(Aim of the exercise):
Lines containing the word "CROSS" in the data below: say how many, with no other text.

[Information shown Boundary: Start]

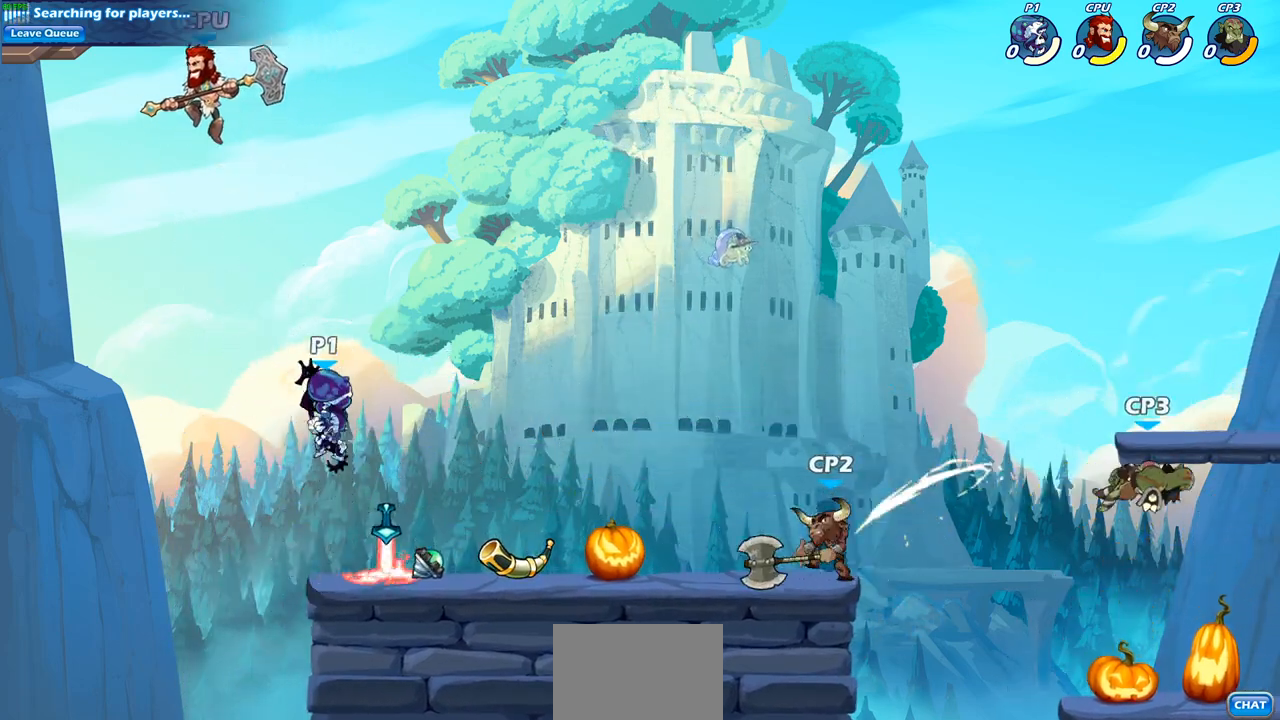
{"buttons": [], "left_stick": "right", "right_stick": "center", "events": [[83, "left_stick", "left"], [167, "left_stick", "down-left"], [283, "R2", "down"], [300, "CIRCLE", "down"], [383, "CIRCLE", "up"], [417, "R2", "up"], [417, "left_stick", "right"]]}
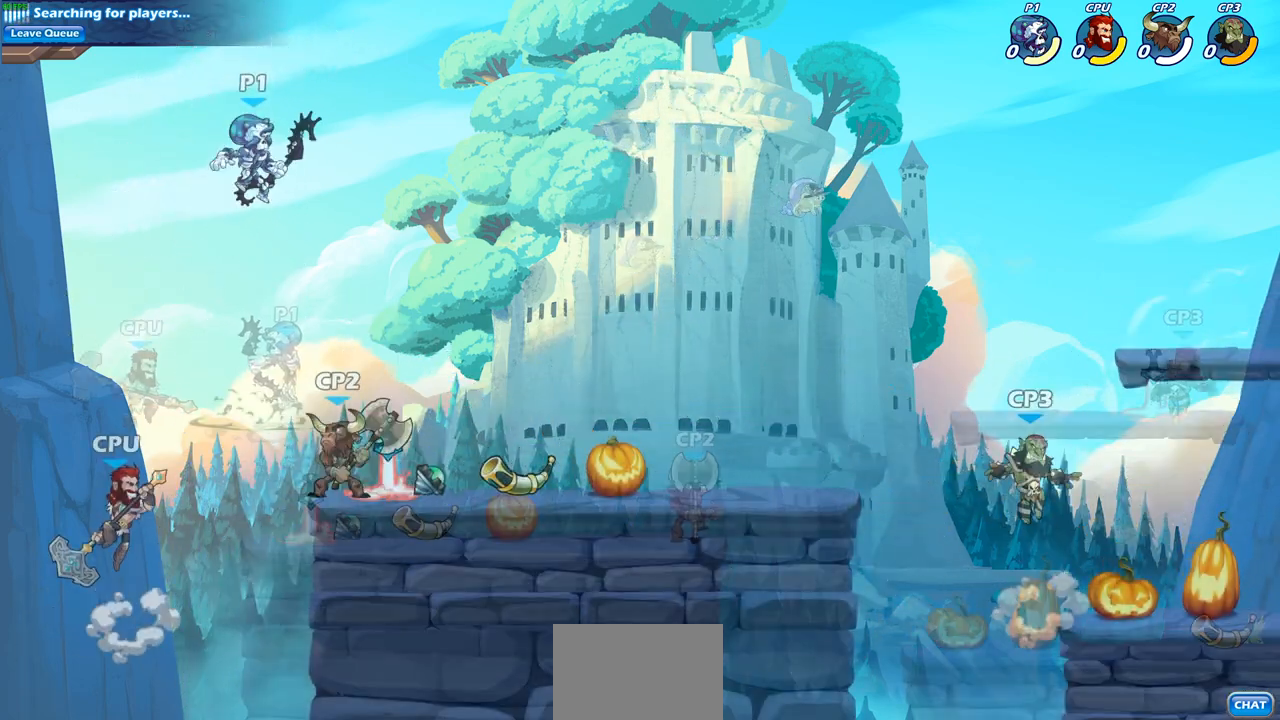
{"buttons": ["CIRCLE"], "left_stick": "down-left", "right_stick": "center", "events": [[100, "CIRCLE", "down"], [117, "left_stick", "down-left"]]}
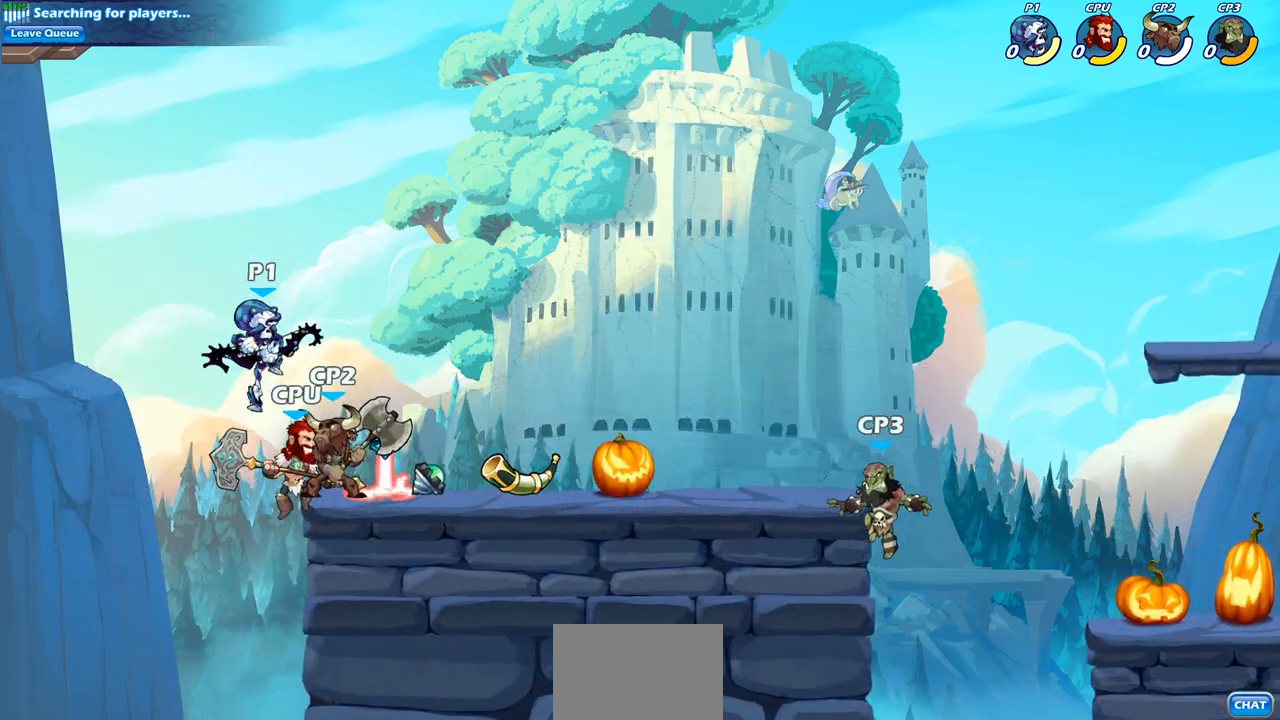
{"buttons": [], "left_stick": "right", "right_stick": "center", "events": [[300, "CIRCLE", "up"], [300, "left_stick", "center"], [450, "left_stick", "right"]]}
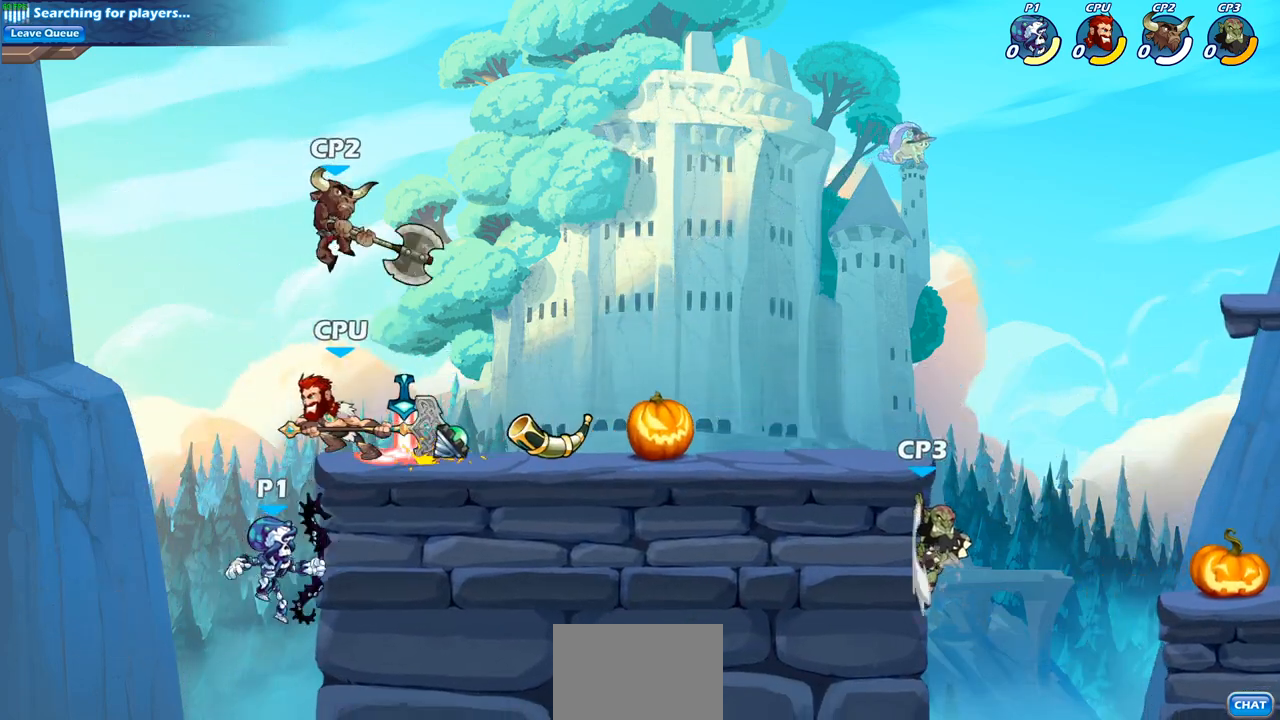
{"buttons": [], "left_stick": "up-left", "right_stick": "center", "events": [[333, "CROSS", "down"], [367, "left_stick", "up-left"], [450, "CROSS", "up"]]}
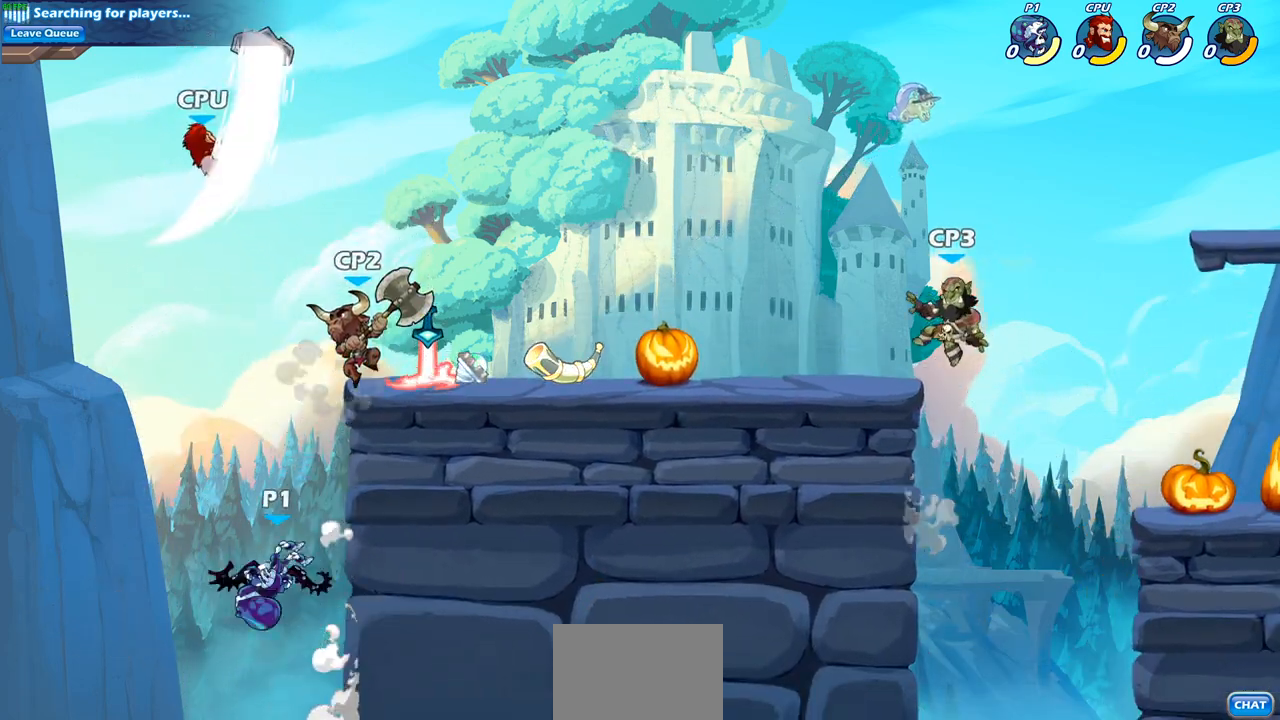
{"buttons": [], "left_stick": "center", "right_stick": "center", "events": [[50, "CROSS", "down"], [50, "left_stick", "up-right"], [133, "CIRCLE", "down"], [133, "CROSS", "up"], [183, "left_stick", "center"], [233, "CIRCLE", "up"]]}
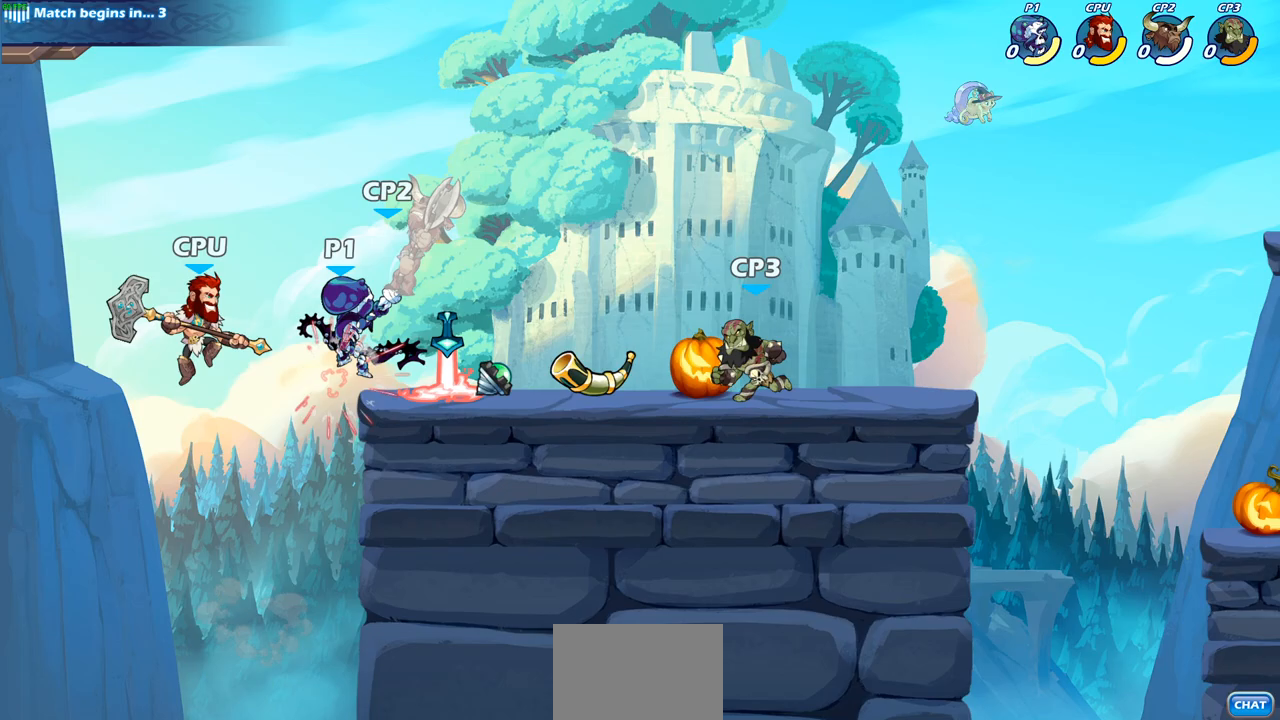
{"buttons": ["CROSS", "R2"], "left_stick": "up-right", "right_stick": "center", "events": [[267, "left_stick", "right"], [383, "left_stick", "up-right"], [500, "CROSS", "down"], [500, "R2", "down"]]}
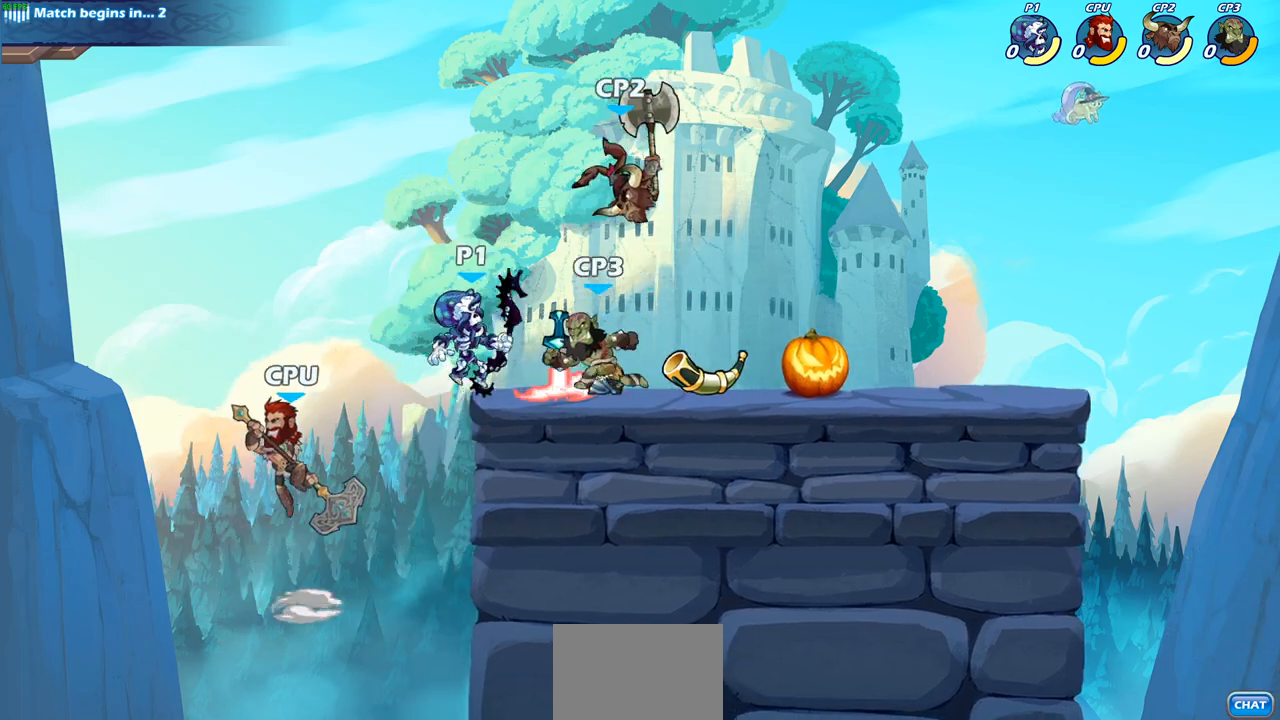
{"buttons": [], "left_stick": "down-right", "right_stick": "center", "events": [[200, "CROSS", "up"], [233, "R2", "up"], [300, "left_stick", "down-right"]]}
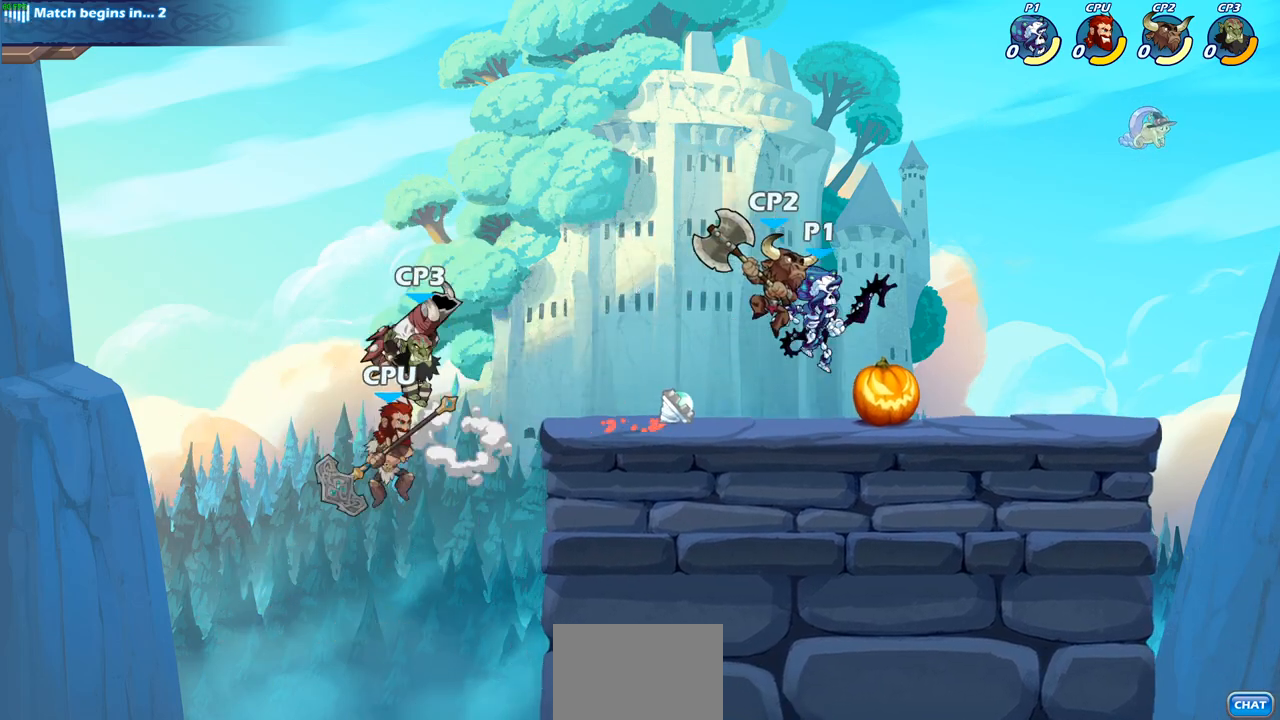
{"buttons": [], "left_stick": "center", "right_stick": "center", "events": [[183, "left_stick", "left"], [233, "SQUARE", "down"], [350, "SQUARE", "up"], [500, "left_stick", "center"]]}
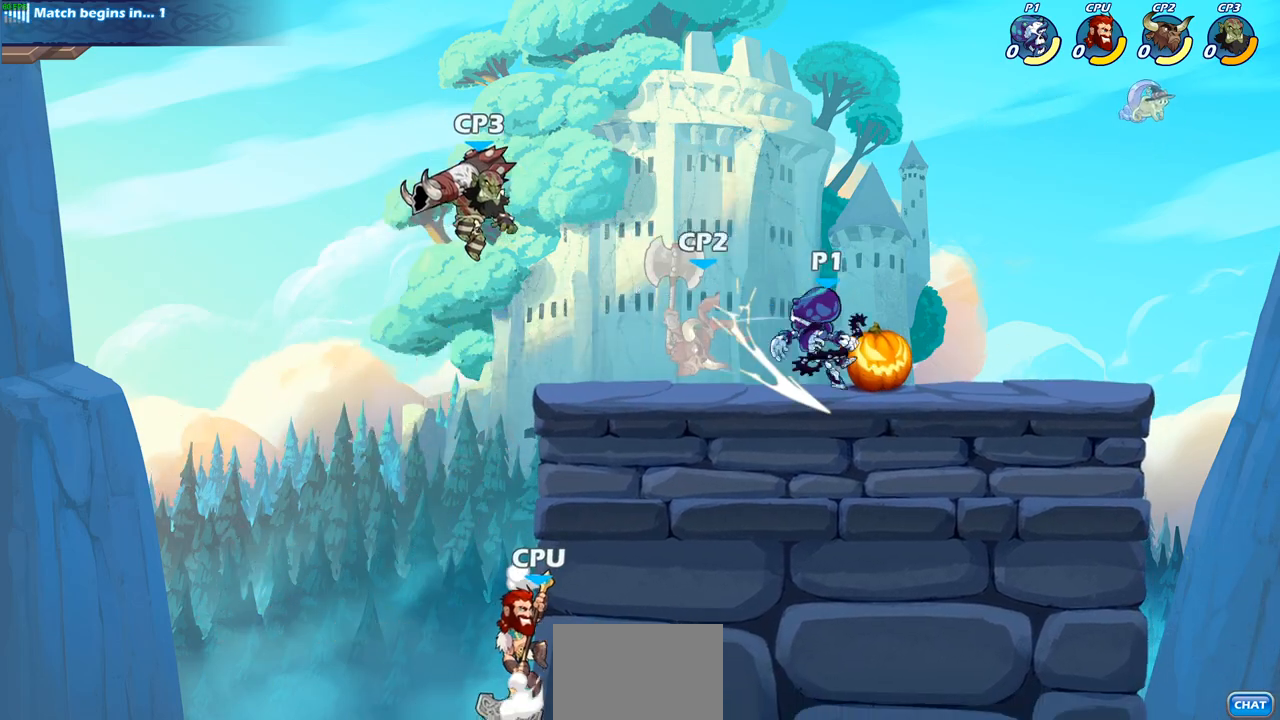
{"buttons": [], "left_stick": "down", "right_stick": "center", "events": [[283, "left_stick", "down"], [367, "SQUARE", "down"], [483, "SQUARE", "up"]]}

[Information shown Boundary: End]

(Result for this task):
4